The lines to copy are those in the listing below that contain the word "KiCad".

(Beginning of RECORDS)

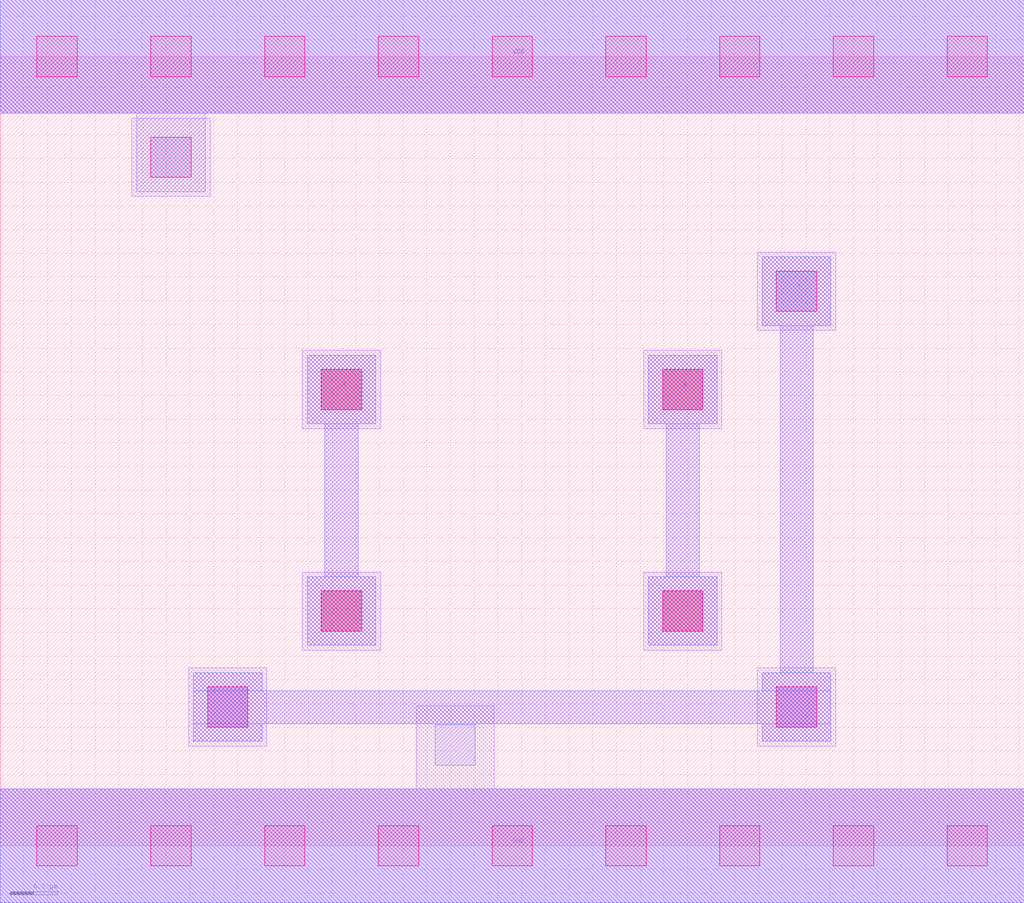
<source format=lef>
MACRO NOR2X1
 CLASS CORE ;
 FOREIGN NOR2X1 0 0 ;
 SIZE 4.32 BY 3.33 ;
 ORIGIN 0 0 ;
 SYMMETRY X Y R90 ;
 SITE unit ;
  PIN VDD
   DIRECTION INOUT ;
   USE POWER ;
   SHAPE ABUTMENT ;
    PORT
     CLASS CORE ;
       LAYER li1 ;
        RECT 0.00000000 3.09000000 4.32000000 3.57000000 ;
       LAYER met1 ;
        RECT 0.00000000 3.09000000 4.32000000 3.57000000 ;
    END
  END VDD

  PIN GND
   DIRECTION INOUT ;
   USE POWER ;
   SHAPE ABUTMENT ;
    PORT
     CLASS CORE ;
       LAYER li1 ;
        RECT 0.00000000 -0.24000000 4.32000000 0.24000000 ;
       LAYER met1 ;
        RECT 0.00000000 -0.24000000 4.32000000 0.24000000 ;
    END
  END GND

  PIN Y
   DIRECTION INOUT ;
   USE SIGNAL ;
   SHAPE ABUTMENT ;
    PORT
     CLASS CORE ;
       LAYER met1 ;
        RECT 0.81500000 0.44000000 1.10500000 0.51500000 ;
        RECT 3.21500000 0.44000000 3.50500000 0.51500000 ;
        RECT 0.81500000 0.51500000 3.50500000 0.65500000 ;
        RECT 0.81500000 0.65500000 1.10500000 0.73000000 ;
        RECT 3.21500000 0.65500000 3.50500000 0.73000000 ;
        RECT 3.29000000 0.73000000 3.43000000 2.19500000 ;
        RECT 3.21500000 2.19500000 3.50500000 2.48500000 ;
    END
  END Y

  PIN A
   DIRECTION INOUT ;
   USE SIGNAL ;
   SHAPE ABUTMENT ;
    PORT
     CLASS CORE ;
       LAYER met1 ;
        RECT 1.29500000 0.84500000 1.58500000 1.13500000 ;
        RECT 1.37000000 1.13500000 1.51000000 1.78000000 ;
        RECT 1.29500000 1.78000000 1.58500000 2.07000000 ;
    END
  END A

  PIN B
   DIRECTION INOUT ;
   USE SIGNAL ;
   SHAPE ABUTMENT ;
    PORT
     CLASS CORE ;
       LAYER met1 ;
        RECT 2.73500000 0.84500000 3.02500000 1.13500000 ;
        RECT 2.81000000 1.13500000 2.95000000 1.78000000 ;
        RECT 2.73500000 1.78000000 3.02500000 2.07000000 ;
    END
  END B

 OBS
    LAYER polycont ;
     RECT 1.35500000 0.90500000 1.52500000 1.07500000 ;
     RECT 2.79500000 0.90500000 2.96500000 1.07500000 ;
     RECT 1.35500000 1.84000000 1.52500000 2.01000000 ;
     RECT 2.79500000 1.84000000 2.96500000 2.01000000 ;

    LAYER pdiffc ;
     RECT 3.27500000 2.25500000 3.44500000 2.42500000 ;
     RECT 0.63500000 2.82000000 0.80500000 2.99000000 ;

    LAYER ndiffc ;
     RECT 1.83500000 0.34000000 2.00500000 0.51000000 ;
     RECT 0.87500000 0.50000000 1.04500000 0.67000000 ;
     RECT 3.27500000 0.50000000 3.44500000 0.67000000 ;

    LAYER li1 ;
     RECT 0.00000000 -0.24000000 4.32000000 0.24000000 ;
     RECT 1.75500000 0.24000000 2.08500000 0.59000000 ;
     RECT 0.79500000 0.42000000 1.12500000 0.75000000 ;
     RECT 3.19500000 0.42000000 3.52500000 0.75000000 ;
     RECT 1.27500000 0.82500000 1.60500000 1.15500000 ;
     RECT 2.71500000 0.82500000 3.04500000 1.15500000 ;
     RECT 1.27500000 1.76000000 1.60500000 2.09000000 ;
     RECT 2.71500000 1.76000000 3.04500000 2.09000000 ;
     RECT 3.19500000 2.17500000 3.52500000 2.50500000 ;
     RECT 0.55500000 2.74000000 0.88500000 3.07000000 ;
     RECT 0.00000000 3.09000000 4.32000000 3.57000000 ;

    LAYER viali ;
     RECT 0.15500000 -0.08500000 0.32500000 0.08500000 ;
     RECT 0.63500000 -0.08500000 0.80500000 0.08500000 ;
     RECT 1.11500000 -0.08500000 1.28500000 0.08500000 ;
     RECT 1.59500000 -0.08500000 1.76500000 0.08500000 ;
     RECT 2.07500000 -0.08500000 2.24500000 0.08500000 ;
     RECT 2.55500000 -0.08500000 2.72500000 0.08500000 ;
     RECT 3.03500000 -0.08500000 3.20500000 0.08500000 ;
     RECT 3.51500000 -0.08500000 3.68500000 0.08500000 ;
     RECT 3.99500000 -0.08500000 4.16500000 0.08500000 ;
     RECT 0.87500000 0.50000000 1.04500000 0.67000000 ;
     RECT 3.27500000 0.50000000 3.44500000 0.67000000 ;
     RECT 1.35500000 0.90500000 1.52500000 1.07500000 ;
     RECT 2.79500000 0.90500000 2.96500000 1.07500000 ;
     RECT 1.35500000 1.84000000 1.52500000 2.01000000 ;
     RECT 2.79500000 1.84000000 2.96500000 2.01000000 ;
     RECT 3.27500000 2.25500000 3.44500000 2.42500000 ;
     RECT 0.63500000 2.82000000 0.80500000 2.99000000 ;
     RECT 0.15500000 3.24500000 0.32500000 3.41500000 ;
     RECT 0.63500000 3.24500000 0.80500000 3.41500000 ;
     RECT 1.11500000 3.24500000 1.28500000 3.41500000 ;
     RECT 1.59500000 3.24500000 1.76500000 3.41500000 ;
     RECT 2.07500000 3.24500000 2.24500000 3.41500000 ;
     RECT 2.55500000 3.24500000 2.72500000 3.41500000 ;
     RECT 3.03500000 3.24500000 3.20500000 3.41500000 ;
     RECT 3.51500000 3.24500000 3.68500000 3.41500000 ;
     RECT 3.99500000 3.24500000 4.16500000 3.41500000 ;

    LAYER met1 ;
     RECT 0.00000000 -0.24000000 4.32000000 0.24000000 ;
     RECT 1.29500000 0.84500000 1.58500000 1.13500000 ;
     RECT 1.37000000 1.13500000 1.51000000 1.78000000 ;
     RECT 1.29500000 1.78000000 1.58500000 2.07000000 ;
     RECT 2.73500000 0.84500000 3.02500000 1.13500000 ;
     RECT 2.81000000 1.13500000 2.95000000 1.78000000 ;
     RECT 2.73500000 1.78000000 3.02500000 2.07000000 ;
     RECT 0.81500000 0.44000000 1.10500000 0.51500000 ;
     RECT 3.21500000 0.44000000 3.50500000 0.51500000 ;
     RECT 0.81500000 0.51500000 3.50500000 0.65500000 ;
     RECT 0.81500000 0.65500000 1.10500000 0.73000000 ;
     RECT 3.21500000 0.65500000 3.50500000 0.73000000 ;
     RECT 3.29000000 0.73000000 3.43000000 2.19500000 ;
     RECT 3.21500000 2.19500000 3.50500000 2.48500000 ;
     RECT 0.57500000 2.76000000 0.86500000 3.09000000 ;
     RECT 0.00000000 3.09000000 4.32000000 3.57000000 ;

 END
END NOR2X1

</source>
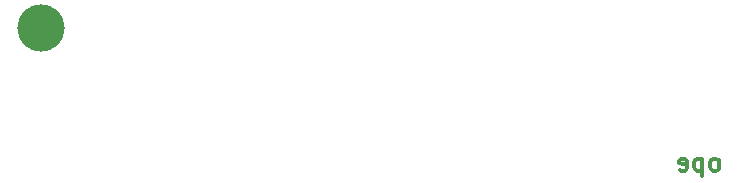
<source format=gbr>
G04 #@! TF.GenerationSoftware,KiCad,Pcbnew,(5.1.10-1-10_14)*
G04 #@! TF.CreationDate,2021-08-18T21:56:21-05:00*
G04 #@! TF.ProjectId,PCB-Keychains,5043422d-4b65-4796-9368-61696e732e6b,rev?*
G04 #@! TF.SameCoordinates,Original*
G04 #@! TF.FileFunction,Soldermask,Bot*
G04 #@! TF.FilePolarity,Negative*
%FSLAX46Y46*%
G04 Gerber Fmt 4.6, Leading zero omitted, Abs format (unit mm)*
G04 Created by KiCad (PCBNEW (5.1.10-1-10_14)) date 2021-08-18 21:56:21*
%MOMM*%
%LPD*%
G01*
G04 APERTURE LIST*
%ADD10C,0.375000*%
%ADD11C,4.000000*%
G04 APERTURE END LIST*
D10*
X277828571Y-123878571D02*
X277971428Y-123807142D01*
X278042857Y-123735714D01*
X278114285Y-123592857D01*
X278114285Y-123164285D01*
X278042857Y-123021428D01*
X277971428Y-122950000D01*
X277828571Y-122878571D01*
X277614285Y-122878571D01*
X277471428Y-122950000D01*
X277400000Y-123021428D01*
X277328571Y-123164285D01*
X277328571Y-123592857D01*
X277400000Y-123735714D01*
X277471428Y-123807142D01*
X277614285Y-123878571D01*
X277828571Y-123878571D01*
X276685714Y-122878571D02*
X276685714Y-124378571D01*
X276685714Y-122950000D02*
X276542857Y-122878571D01*
X276257142Y-122878571D01*
X276114285Y-122950000D01*
X276042857Y-123021428D01*
X275971428Y-123164285D01*
X275971428Y-123592857D01*
X276042857Y-123735714D01*
X276114285Y-123807142D01*
X276257142Y-123878571D01*
X276542857Y-123878571D01*
X276685714Y-123807142D01*
X274757142Y-123807142D02*
X274900000Y-123878571D01*
X275185714Y-123878571D01*
X275328571Y-123807142D01*
X275400000Y-123664285D01*
X275400000Y-123092857D01*
X275328571Y-122950000D01*
X275185714Y-122878571D01*
X274900000Y-122878571D01*
X274757142Y-122950000D01*
X274685714Y-123092857D01*
X274685714Y-123235714D01*
X275400000Y-123378571D01*
D11*
X220700000Y-111800000D03*
M02*

</source>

(End of RECORDS)

• ANSWER FOR THE TASK
G04 #@! TF.GenerationSoftware,KiCad,Pcbnew,(5.1.10-1-10_14)*
G04 Created by KiCad (PCBNEW (5.1.10-1-10_14)) date 2021-08-18 21:56:21*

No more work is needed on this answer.